Nearly three years on, little has changed for the country and its people. Officially, the country is no more at war, but by no stretch is at peace, with a clutch of well-armed militant groups, either patronized by the Taliban, or fighting against it, carving out their respective spheres of influence in a mountainous nation wracked by poverty and inequities. That brings them often at odds with either the present rulers of Kabul or with Afghanistan's neighbours, like Pakistan and Iran, leading to frequent eruptions of localised conflicts, but with transborder ramifications. 

The book is not an outcome of a premeditated creative expression of a stunningly beautiful country roiled by wars. The book is a fairly gripping first-person account of a country that was in a 20-year-long war that just "collapsed in a matter of hours". And the author just happened to be there at the right place and the right time, braving death on multiple occasions, to record it as she filed real-time despatches from dangerous locations where events were unravelling with apocalyptic speed before she took the last available flight evacuating Indians out of Kabul. 

As the events rapidly overtook the world, including the country's simple folks who had little stake in the power struggle, Kabul, in the author's words, "looked like something out of the pages of a historical dystopian novel, where everything seemed to be in an existential crisis". 

A little vignette of an exchange between the author and her local driver is telling. "Do you think Kabul will fall', and pat came the reply: 'Yes, soon. But nothing to worry ma'am, You enjoy Kabul.'

Receded from headlines

The world has expectations of a different Afghanistan, one which is at peace, is politically stable, respects human rights, particularly gender rights, and does not remain a haven to terror groups, But the reality may be quite different, and many of Afghanistan's neighbours may be having to hurriedly reorient its policies to suit the changing ground realities.

The task :: Continue the Afghanistan book review from its last sentence, keeping its tone and focus.

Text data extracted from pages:
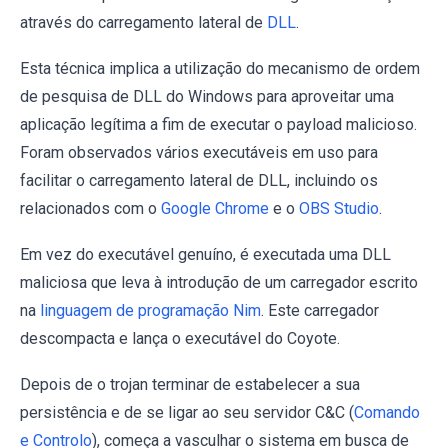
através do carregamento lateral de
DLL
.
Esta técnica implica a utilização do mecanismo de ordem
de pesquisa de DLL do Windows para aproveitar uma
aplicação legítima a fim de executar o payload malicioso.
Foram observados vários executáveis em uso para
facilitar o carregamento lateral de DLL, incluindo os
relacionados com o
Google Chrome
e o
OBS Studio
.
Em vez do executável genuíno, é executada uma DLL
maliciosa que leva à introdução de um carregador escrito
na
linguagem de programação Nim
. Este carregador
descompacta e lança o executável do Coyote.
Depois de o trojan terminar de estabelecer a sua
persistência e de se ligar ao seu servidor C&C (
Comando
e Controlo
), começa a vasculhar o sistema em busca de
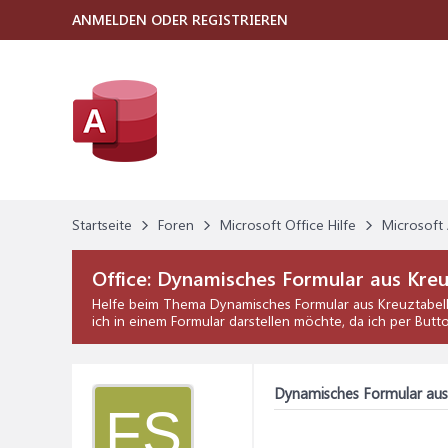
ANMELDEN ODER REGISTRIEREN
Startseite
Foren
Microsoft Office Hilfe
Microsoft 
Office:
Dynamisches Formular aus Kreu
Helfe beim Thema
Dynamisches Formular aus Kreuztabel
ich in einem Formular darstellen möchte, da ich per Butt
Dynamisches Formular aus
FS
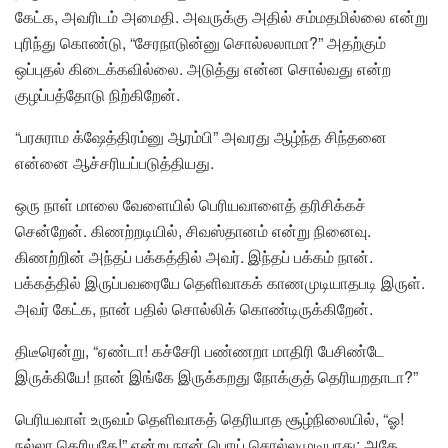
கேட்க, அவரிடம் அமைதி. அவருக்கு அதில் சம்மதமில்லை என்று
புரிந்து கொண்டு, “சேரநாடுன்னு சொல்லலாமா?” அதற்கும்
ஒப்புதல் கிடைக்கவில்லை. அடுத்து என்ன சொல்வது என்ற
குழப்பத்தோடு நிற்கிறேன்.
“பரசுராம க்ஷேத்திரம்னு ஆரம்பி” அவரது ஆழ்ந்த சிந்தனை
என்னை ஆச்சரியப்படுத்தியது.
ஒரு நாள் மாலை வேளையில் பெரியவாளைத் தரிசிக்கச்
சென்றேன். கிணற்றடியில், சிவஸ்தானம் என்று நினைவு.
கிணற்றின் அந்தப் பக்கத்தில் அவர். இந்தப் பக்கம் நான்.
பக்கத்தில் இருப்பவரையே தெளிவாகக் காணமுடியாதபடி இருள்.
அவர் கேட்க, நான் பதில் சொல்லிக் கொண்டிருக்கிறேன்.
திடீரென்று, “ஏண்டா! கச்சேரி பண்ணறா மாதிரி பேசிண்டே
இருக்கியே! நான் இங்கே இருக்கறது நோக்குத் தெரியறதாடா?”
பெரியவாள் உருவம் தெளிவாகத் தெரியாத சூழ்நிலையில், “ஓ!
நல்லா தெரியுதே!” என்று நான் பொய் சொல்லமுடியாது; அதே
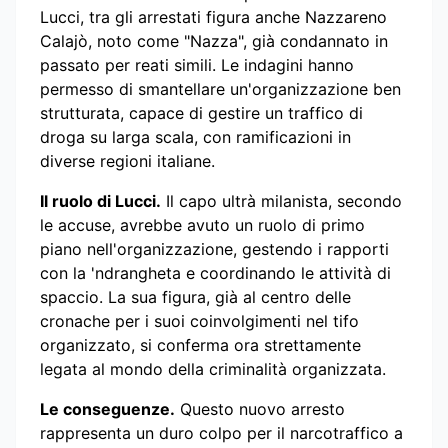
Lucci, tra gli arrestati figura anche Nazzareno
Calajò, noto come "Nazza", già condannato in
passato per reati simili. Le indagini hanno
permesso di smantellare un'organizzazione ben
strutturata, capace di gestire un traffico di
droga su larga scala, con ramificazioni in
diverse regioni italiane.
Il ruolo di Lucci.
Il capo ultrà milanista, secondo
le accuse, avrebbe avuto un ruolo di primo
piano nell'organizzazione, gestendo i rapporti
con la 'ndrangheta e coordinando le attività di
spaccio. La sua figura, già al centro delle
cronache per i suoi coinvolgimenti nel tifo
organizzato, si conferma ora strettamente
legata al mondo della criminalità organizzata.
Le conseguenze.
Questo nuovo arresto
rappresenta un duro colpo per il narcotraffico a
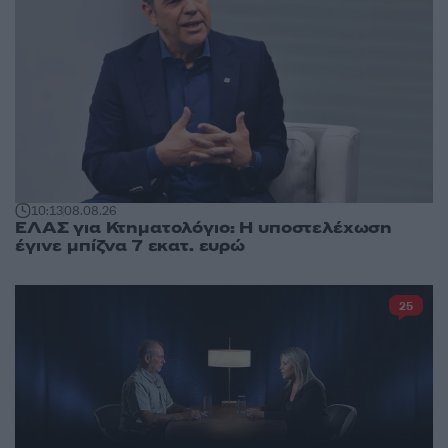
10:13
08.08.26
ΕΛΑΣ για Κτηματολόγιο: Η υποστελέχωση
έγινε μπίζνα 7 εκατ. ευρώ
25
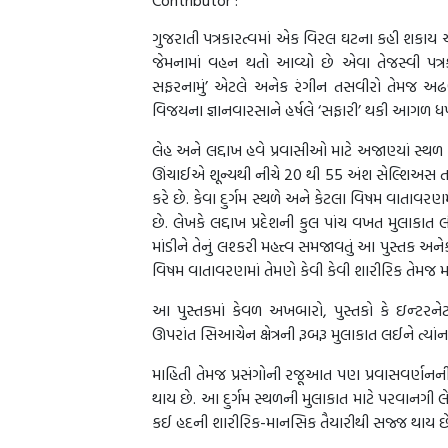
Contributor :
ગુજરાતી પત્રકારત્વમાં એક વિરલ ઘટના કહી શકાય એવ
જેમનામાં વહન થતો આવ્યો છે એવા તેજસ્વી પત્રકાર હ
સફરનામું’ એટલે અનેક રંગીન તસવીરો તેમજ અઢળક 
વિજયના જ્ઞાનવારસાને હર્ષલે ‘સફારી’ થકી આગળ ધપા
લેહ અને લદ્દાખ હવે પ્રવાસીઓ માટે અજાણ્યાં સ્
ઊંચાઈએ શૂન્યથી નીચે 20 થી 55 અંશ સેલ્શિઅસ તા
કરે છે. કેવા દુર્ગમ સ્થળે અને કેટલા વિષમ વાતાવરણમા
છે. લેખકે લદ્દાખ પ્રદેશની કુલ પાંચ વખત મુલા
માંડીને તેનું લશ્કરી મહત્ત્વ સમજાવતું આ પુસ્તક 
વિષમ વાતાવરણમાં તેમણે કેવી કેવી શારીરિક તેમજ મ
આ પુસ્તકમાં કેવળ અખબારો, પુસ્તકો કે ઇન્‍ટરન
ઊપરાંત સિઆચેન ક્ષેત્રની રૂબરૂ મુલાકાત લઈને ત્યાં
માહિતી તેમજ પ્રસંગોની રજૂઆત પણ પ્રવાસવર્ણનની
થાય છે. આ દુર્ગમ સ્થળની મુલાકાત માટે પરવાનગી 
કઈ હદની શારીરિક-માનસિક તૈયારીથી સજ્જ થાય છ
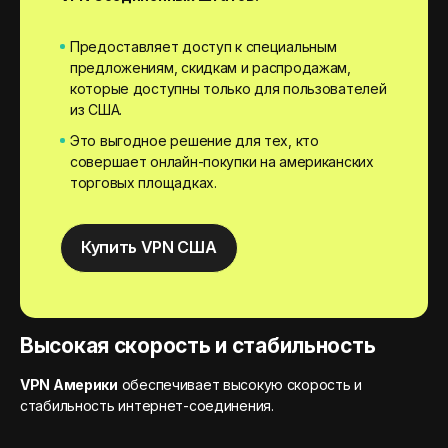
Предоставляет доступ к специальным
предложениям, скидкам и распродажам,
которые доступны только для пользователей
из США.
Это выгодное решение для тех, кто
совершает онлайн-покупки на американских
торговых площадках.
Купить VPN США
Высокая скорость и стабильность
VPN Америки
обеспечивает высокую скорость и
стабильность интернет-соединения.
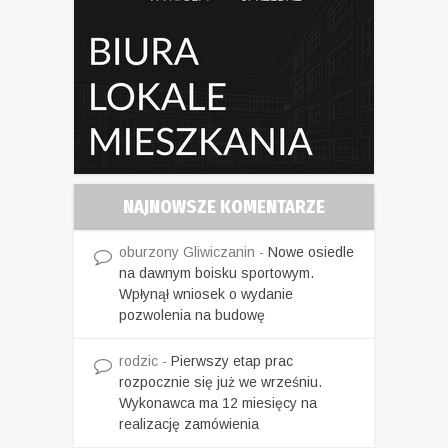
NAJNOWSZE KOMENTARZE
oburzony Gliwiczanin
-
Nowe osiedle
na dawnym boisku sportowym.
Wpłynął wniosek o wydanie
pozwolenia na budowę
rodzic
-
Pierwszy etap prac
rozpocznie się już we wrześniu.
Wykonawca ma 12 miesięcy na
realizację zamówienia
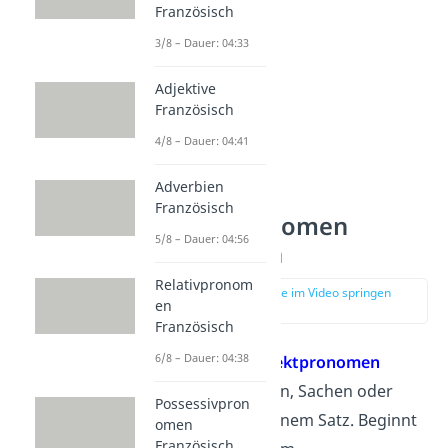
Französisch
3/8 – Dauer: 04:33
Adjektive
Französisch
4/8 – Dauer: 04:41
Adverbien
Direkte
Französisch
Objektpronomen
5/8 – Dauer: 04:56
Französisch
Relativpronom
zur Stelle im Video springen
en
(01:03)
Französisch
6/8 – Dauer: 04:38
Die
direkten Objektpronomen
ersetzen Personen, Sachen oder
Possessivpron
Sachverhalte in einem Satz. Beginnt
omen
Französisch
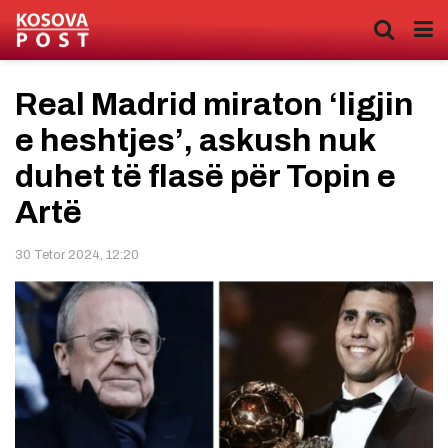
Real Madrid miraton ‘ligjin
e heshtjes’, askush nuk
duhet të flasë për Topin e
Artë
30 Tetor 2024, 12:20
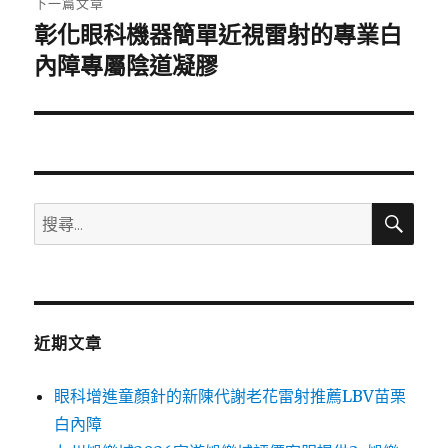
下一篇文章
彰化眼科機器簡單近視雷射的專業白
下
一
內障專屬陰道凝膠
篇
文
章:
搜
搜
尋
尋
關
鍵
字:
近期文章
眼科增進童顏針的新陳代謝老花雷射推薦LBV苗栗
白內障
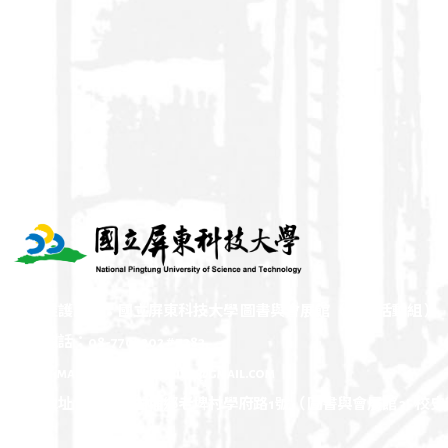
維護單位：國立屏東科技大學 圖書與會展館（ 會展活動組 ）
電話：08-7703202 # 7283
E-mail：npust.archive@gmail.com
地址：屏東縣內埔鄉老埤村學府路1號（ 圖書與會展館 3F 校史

Solved exercise ::
Pakistan, which initially exulted at the return of the Taliban, which they thought would give the country "strategic depth" against India, now finds itself at the rough end of unchecked cross-border militant attacks that has resulted in a lot of casualties, as the perpetrators, the Tehreek e Taliban e Pakistan (TTP) are ideologically aligned with the Afghan Taliban, which does not want the world to see it as "Islamabad's lackeys".

India, which found itself quite behind the curve like the US in gauging the rapidly changing political dynamics, first shut down its consulates and then its embassy just as the Afghan Republic collapsed on August 15, 2021. But once it realised it would be foolhardy to expect the revival of the Republic, it tacitly started mending fences with the Taliban, sending what it called a "technical team" to Kabul, resumed humanitarian aid, and discontinued diplomatic support to the embassy in New Delhi that was in the hands of representatives of the ousted Ghani government. It also meant inexplicably discontinuing visa support to Afghan students and those who flocked to the country for medical treatment, as well as forcing the shutdown of the only Afghan school in the Indian capital that gave education to children of Afghan refugees, eroding its reservoir of goodwill among ordinary Afghans in the process. 

With new theatres of global conflict emerging, Afghanistan has receded from the headlines and also slipped down in global priorities. Socially, it may have slipped back to the "dark ages", but much of the world doesn't care. It might well become in the years to come a theatre for another "Great Game' as China slowly spreads its tentacles around Afghanistan, coveting its untapped mineral and energy deposits, and seeing it as a conduit for its ambitious connectivity project, the Belt and Road Initiative.

The US may have given up on Afghanistan, and so perhaps the world; but not perhaps its hardy and never-say-die people, who continue to struggle in the country or have managed to escape abroad, who continue to "dream of an Afghanistan where there are no more wars and it is back to the heady days when women roamed freely on the streets and there was no fear of bomb  blasts...."

(The author is a veteran journalist and Consulting Editor, South Asia Monitor. Views are personal.)